Cristale Landevennec Gérardine classique

L'attente

Mon front contre la vitre, un jour dure cent ans.
L'automne est arrivé, le noroît éparpille
Les amours, comme l'aube évapore le temps
Des splendeurs de la rose, à l'heure où la charmille
Essaime les rumeurs de ses bois crépitants.

La maison sent la cire et le vieux plancher brille.
Sur la table, un couvert est dressé mainte fois ;
Du vin, une omelette, un fumet de morille,
Le parfum des marrons grillés au feu de bois.

Les femmes du village, en toute confidence,
Me disent d'épouser le fils du vieux François
Car nul ne reviendrait d'une si longue absence.

Elles ne savent rien ! Chaque soir je t'attends,
Le regard de ton chien me rassure en silence.

Mon front contre la vitre, un jour dure cent ans.

Oniris - Poésie classique, 14/12/2015.

Gérardine inversée classique

Une si longue absence

Je regarde la mer, l'horizon s'éternise.

La dernière tempête a couché l'olivier
Et le bois diminue au fond de la remise.

L'automne, puis l'hiver, les frimas de janvier
Brûlent jour après jour mon courage, et ma peine,
Et la peau de mes mains sous les eaux du vivier.

Les filets recousus, la cale humide est pleine ;
Rudes labeurs auxquels je ne saurais surseoir.
Le vent porte l'écho de quelque cantilène
Sous la lune témoin de nos promis d'un soir.

Le curé nous attend pour nos vœux à l'église…
Jai mis, avec Francis, les pommes au pressoir,
La rumeur se méprend ; qu'au diable elle médise !
Près du berceau, ton chien, résigné, vient s'asseoir.
Je regarde la mer, l'horizon s'éternise.

Oniris - Poésie classique, 01/01/2020.

Cristale a complété cette saga d'un troisième opus ; le voici :

Absence

Six ans, six ans déjà. L'océan me fascine.
L'hiver, puis le printemps, je garde un peu d'espoir.
Le phare éclaire une ombre, esquisse sibylline ;
Un songe inachevé se poursuit chaque soir,
Au bout de l'horizon, là-bas, je t'imagine.

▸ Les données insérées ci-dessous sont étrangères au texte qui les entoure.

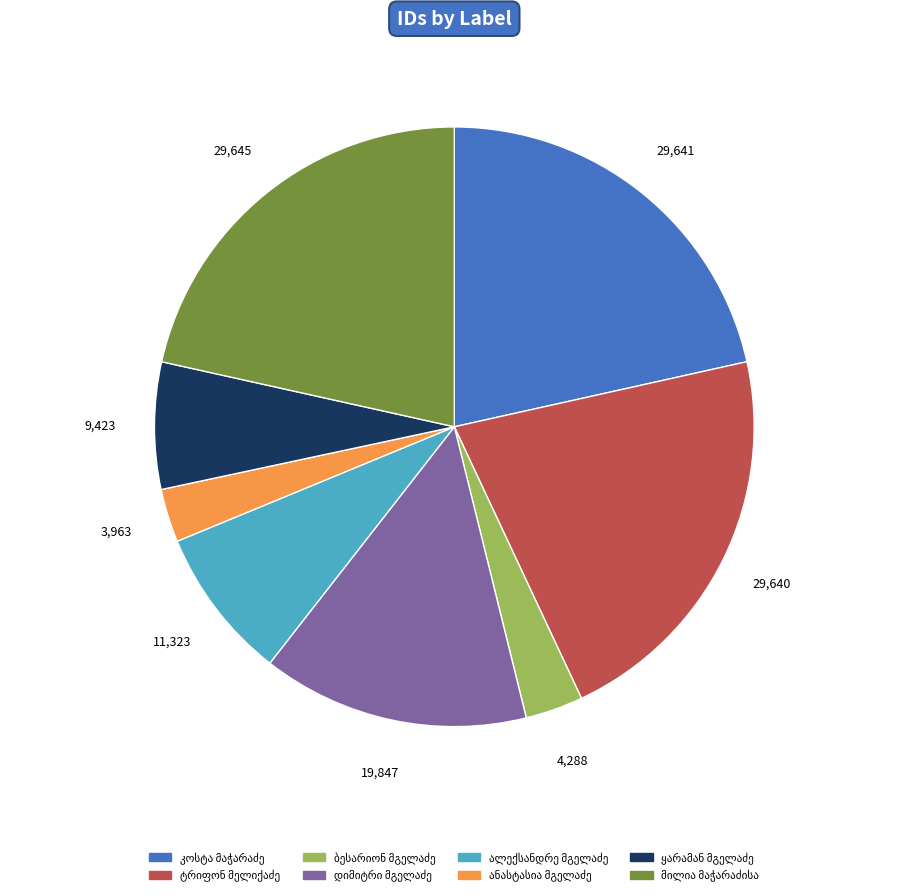

Is there any slice that represents more than half of the pie?

No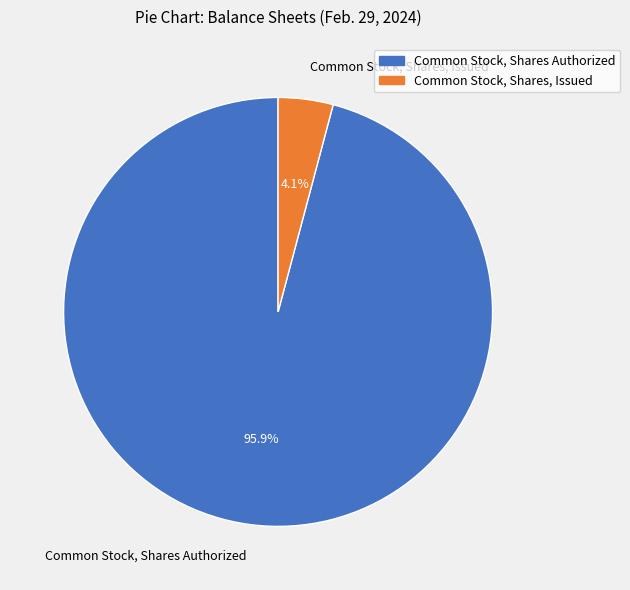

Rank the categories by value from lowest to highest.

Common Stock, Shares, Issued, Common Stock, Shares Authorized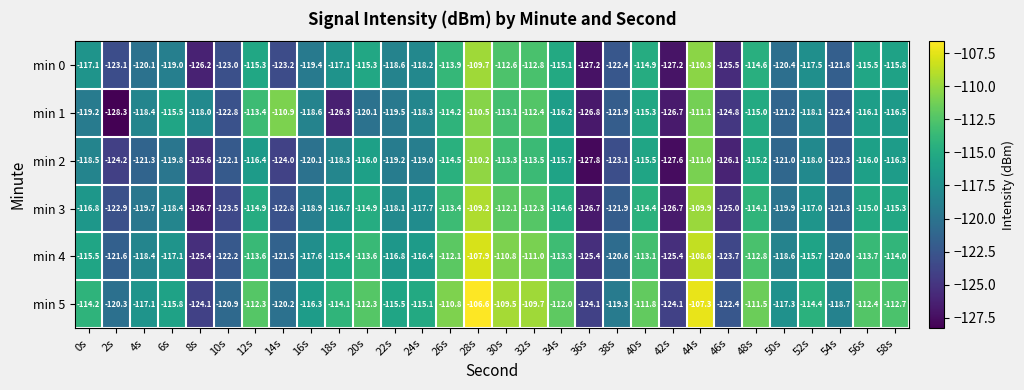

Count the number of categories in the chart.

30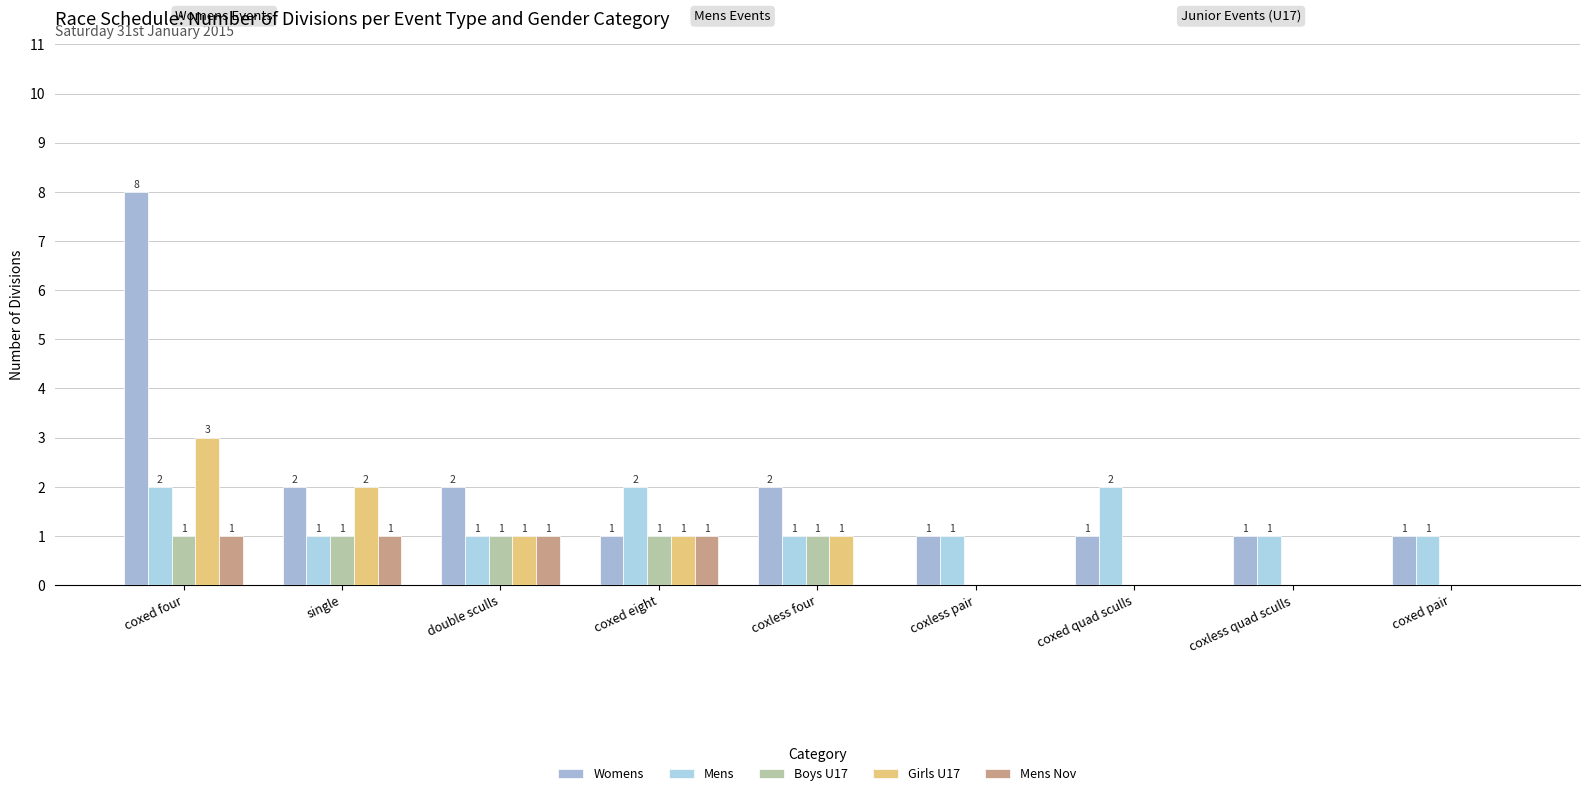

What position from the left is coxed eight?

4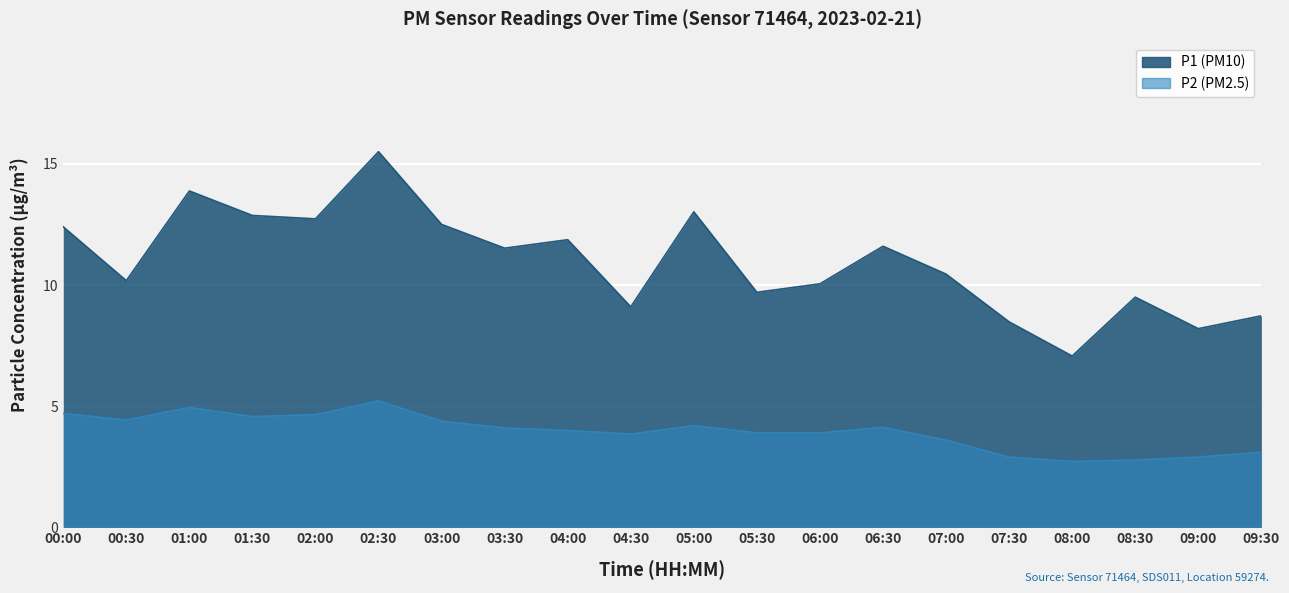

List the series in order of their overall mean, highest first.

P1, P2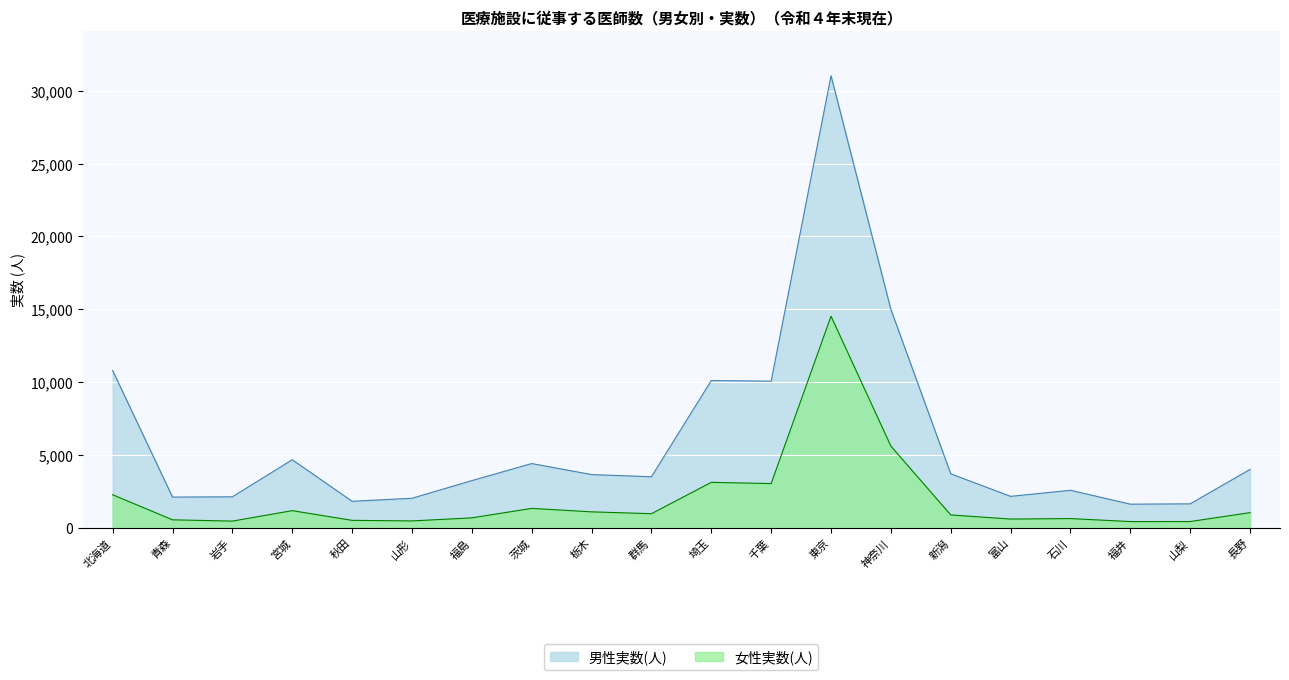

At which label is 女性実数(人) closest to 7474?

神奈川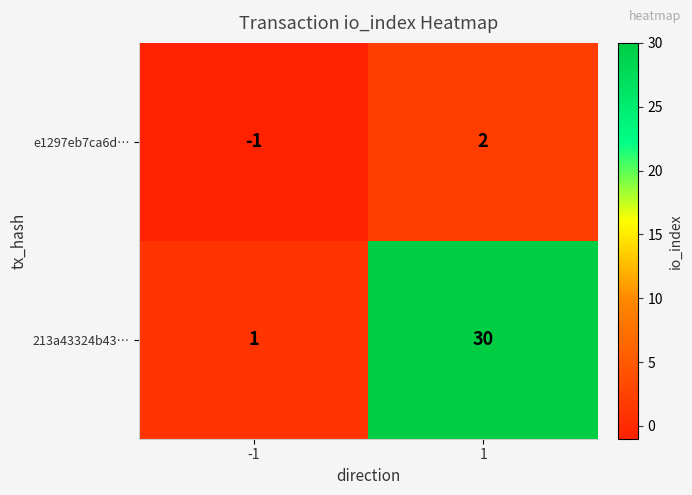

What is the difference between the 213a43324b43… values at 1 and -1?

29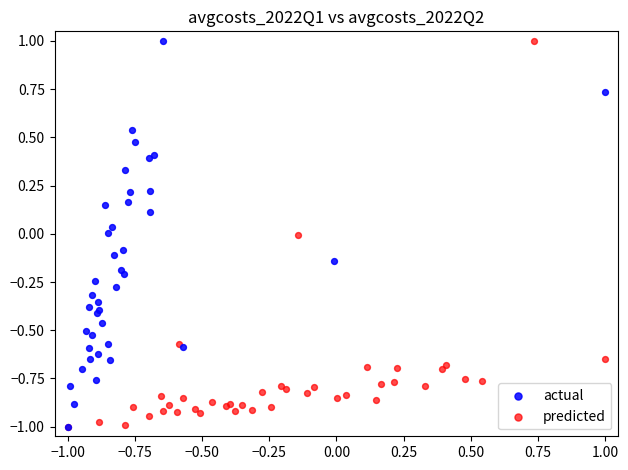

What are all the series names shown in the legend?

actual, predicted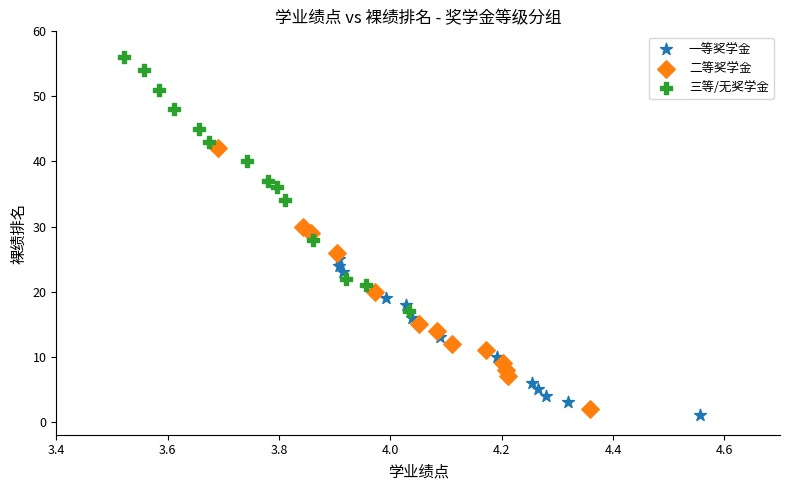

What are all the series names shown in the legend?

一等奖学金, 二等奖学金, 三等/无奖学金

J'ai rentré le bois sec. Il va bientôt pleuvoir.
Les naissains du vivier sont chétifs et j'en tremble ;
Mauvaise algue ou virus… Sur les bords du lavoir
L'on dit à demi-mot que mon fils te ressemble.

Mais tu ne savais rien. Son sourire est si beau ;
Je lui parle de toi, nous serions bien ensemble.
Son front contre la vitre il dessine un bateau.

Francis ne viendra plus m'aider à « La Marine » ;
Il voulait m'épouser, j'ai refusé l'anneau.

Six ans, six ans déjà. L'océan m'assassine.

Oniris - Poésie classique, 20/03/2022.